- [DOCUMENT EXCERPT]:
┏━━
2. Stir in chicken and cheese. 
3. Put a spoonful of refried beans down the center of the tortilla, 
4. Top it with a spoonful of rice and then a spoonful of the chicken mixture down the center of the rice. 
5. Sprinkle it with cheese, roll up the tortilla and place them seam side down in a 13 x 9 baking dish. 
6. Bake at 350 for 40 minutes or until the enchiladas are hot and bubbling. 7. Top with cheese, tomatoes and onions before serving. Our picky little eater even loved these!!!

Mexican Chicken Penne

1 package {16 ounce} penne pasta
2 cups {2cans} cooked chicken
1 1/4 cups salsa con queso dip
1/2 cup milk
1/4 t. sea salt
1 can {15 ounces} black beans, rinsed and drained
1 large tomato, chopped
3 green onions, sliced
1/4 cup shredded cheddar cheese

~Cook pasta according to package directions. Meanwhile, in a large bowl, combine the chicken, dip, milk, and salt.
~Drain pasta; add chicken mixture and toss to coat. Top with black beans, tomato, onions and cheese.

We also like a little sour cream on top.

Serves 6
This is loved by the whole family!

Thursday, August 25, 2011

Chocolate Zucchini Cake

Chocolate Zucchini Cake

Ingredients:

2 cups white sugar
3/4 cup vegetable oil
3 eggs
1 t. vanilla
1/2 cup milk
2 1/2 cups flour
3/4 t. cinnamon
1/4 t. all spice
1/2 t. salt
1 1/2 t. baking soda
2 1/2 t. baking power
4 T. cocoa
1 1/2 cups shredded zucchini
3/4 cup chocolate chips
3/4 cup walnuts {optional}

In a large bowl, beat oil and sugar until well mixed.
Add eggs, vanilla and milk and beat well.
In a large bowl sieve together all the dry ingredients and gradually add to wet ingredients.
Stir in shredded zucchini.
Stir in chocolate chips.

Bake in 350 degree oven for 1 hour if using a bundt or tube pan.
Bake in 325 degree oven for around 45 minutes if using a 13 x 9 inch pan.
Bake in 350 degree oven for around 25-30 minutes if you are making muffins.

This is the BEST!! We made the bundt cake, this is super moist and just the right amount of chocolate!

Monday, August 22, 2011

Easy Chicken Pot Pie


Hearty Chicken Pot Pie

2 T. butter or margarine
1 medium onion, chopped
1 bag {I used 3, we liked it thicker} frozen veggie mix
1 1/2 cups cut-up cooked chicken {I used 3 cans of chicken}
6 cups chicken broth
1 t. sea salt
1 t. dried thyme
3/4 c. milk
6 T. cornstarch

Topping~
3/4 c. milk
1 egg
2 T. melted butter or margarine
1 T. chopped fresh parsley

~Heat oven to 350 degrees. In a 3~quart sauce pan, melt better over medium heat. Add onion; cook, stirring frequently, until tender. Stir in vegetables, chicken, chicken broth, salt and thyme; heat to boiling. In a small bowl, mix the milk and cornstarch with a wire wish until smooth; stir into chicken mixture. Heat just to boiling. Pour into ungreased 3~quart casserole dish.
┗━━
- [EXERCISE INSTRUCTIONS]:
1. From the recipe excerpt, copy word for word the part that opens with the words containing "3. Put a spoonful" and closes with "9 baking dish.".
2. In the recipe excerpt, recast the paragraph beginning "Bake in 350 degree oven for 1 hour" as a short list that keeps each pan type, oven temperature and baking time.
3. Answer these questions from the recipe excerpt:
(a) How many servings does the Mexican Chicken Penne make?
(b) How much shredded zucchini goes into the Chocolate Zucchini Cake?
(c) How many cups of chicken broth does the Hearty Chicken Pot Pie call for?

[Recorded data]
┏━━
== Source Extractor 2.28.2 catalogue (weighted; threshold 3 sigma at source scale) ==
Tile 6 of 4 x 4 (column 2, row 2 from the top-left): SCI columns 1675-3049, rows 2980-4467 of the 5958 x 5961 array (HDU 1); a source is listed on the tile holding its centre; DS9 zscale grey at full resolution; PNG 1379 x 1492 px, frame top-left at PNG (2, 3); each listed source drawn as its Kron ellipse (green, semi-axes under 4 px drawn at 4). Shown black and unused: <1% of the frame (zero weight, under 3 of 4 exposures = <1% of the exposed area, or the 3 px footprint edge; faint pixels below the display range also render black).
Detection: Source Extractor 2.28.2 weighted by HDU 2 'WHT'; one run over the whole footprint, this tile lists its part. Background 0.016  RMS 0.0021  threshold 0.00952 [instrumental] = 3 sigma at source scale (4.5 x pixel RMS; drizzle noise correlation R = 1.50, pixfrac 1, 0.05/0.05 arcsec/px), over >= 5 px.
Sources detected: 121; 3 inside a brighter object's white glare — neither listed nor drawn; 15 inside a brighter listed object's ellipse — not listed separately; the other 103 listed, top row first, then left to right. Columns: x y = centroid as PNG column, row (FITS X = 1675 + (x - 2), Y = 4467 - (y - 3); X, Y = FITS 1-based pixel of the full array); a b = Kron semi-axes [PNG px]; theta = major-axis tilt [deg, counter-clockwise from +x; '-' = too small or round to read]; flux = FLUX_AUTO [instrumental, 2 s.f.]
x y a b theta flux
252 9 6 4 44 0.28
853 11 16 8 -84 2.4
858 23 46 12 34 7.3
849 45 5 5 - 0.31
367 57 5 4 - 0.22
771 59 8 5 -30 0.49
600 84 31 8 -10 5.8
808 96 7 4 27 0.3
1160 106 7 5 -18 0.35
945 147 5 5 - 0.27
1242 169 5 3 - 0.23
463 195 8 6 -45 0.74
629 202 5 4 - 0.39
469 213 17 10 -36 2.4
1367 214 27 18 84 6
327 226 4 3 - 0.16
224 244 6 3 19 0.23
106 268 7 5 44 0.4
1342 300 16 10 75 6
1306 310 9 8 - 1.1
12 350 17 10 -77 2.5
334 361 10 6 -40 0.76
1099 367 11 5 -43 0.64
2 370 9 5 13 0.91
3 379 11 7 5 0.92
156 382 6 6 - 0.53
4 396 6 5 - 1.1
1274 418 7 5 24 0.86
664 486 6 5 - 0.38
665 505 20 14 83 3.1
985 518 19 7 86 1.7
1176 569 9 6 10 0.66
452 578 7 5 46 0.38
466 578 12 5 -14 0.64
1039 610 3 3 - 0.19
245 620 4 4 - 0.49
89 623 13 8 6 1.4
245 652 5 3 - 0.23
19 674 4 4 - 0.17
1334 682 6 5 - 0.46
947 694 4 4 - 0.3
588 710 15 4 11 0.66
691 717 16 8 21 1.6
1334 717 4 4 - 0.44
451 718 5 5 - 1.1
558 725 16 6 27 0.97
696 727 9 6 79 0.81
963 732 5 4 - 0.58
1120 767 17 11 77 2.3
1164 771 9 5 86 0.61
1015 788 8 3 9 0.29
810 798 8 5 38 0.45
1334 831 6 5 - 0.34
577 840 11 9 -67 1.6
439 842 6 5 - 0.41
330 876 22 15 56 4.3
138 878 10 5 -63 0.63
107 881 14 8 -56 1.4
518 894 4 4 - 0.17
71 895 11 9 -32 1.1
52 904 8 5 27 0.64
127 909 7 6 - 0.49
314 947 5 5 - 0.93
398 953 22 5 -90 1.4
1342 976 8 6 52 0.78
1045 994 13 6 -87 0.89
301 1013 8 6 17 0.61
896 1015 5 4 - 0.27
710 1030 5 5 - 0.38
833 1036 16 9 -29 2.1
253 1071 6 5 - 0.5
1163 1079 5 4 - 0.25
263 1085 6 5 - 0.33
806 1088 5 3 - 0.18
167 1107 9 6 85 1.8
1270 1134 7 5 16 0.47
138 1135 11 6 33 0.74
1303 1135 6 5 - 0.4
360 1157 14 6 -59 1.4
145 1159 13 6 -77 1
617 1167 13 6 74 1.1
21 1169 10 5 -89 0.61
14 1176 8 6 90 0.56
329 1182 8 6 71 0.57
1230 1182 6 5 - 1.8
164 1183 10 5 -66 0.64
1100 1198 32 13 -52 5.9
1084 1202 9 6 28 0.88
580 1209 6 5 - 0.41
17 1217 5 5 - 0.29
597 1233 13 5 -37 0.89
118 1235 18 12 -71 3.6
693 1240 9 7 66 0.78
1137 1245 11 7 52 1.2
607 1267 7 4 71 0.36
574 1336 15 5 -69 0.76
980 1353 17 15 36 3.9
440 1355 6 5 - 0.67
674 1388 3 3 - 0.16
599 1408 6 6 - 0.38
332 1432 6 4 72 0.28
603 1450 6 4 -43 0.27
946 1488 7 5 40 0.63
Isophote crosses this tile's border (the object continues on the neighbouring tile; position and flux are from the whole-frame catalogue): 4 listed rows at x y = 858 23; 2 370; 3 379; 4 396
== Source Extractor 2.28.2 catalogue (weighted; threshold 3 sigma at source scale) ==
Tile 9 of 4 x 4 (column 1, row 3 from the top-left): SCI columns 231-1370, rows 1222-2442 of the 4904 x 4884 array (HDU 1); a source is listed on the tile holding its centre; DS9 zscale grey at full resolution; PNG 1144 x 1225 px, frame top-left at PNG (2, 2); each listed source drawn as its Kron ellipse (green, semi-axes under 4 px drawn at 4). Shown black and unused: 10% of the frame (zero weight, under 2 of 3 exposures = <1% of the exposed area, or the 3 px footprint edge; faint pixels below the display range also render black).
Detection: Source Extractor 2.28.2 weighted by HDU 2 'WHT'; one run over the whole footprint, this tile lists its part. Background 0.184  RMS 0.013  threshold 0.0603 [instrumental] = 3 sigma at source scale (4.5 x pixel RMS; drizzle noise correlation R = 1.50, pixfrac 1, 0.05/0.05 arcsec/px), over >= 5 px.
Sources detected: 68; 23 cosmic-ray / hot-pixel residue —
┗━━
- [ANSWERS TO THE PROBLEMS]:
1.
3. Put a spoonful of refried beans down the center of the tortilla, 
4. Top it with a spoonful of rice and then a spoonful of the chicken mixture down the center of the rice. 
5. Sprinkle it with cheese, roll up the tortilla and place them seam side down in a 13 x 9 baking dish.

2.
- Bundt or tube pan: 350 degrees, 1 hour
- 13 x 9 inch pan: 325 degrees, about 45 minutes
- Muffins: 350 degrees, about 25–30 minutes

3.
(a) 6
(b) 1 1/2 cups
(c) 6 cups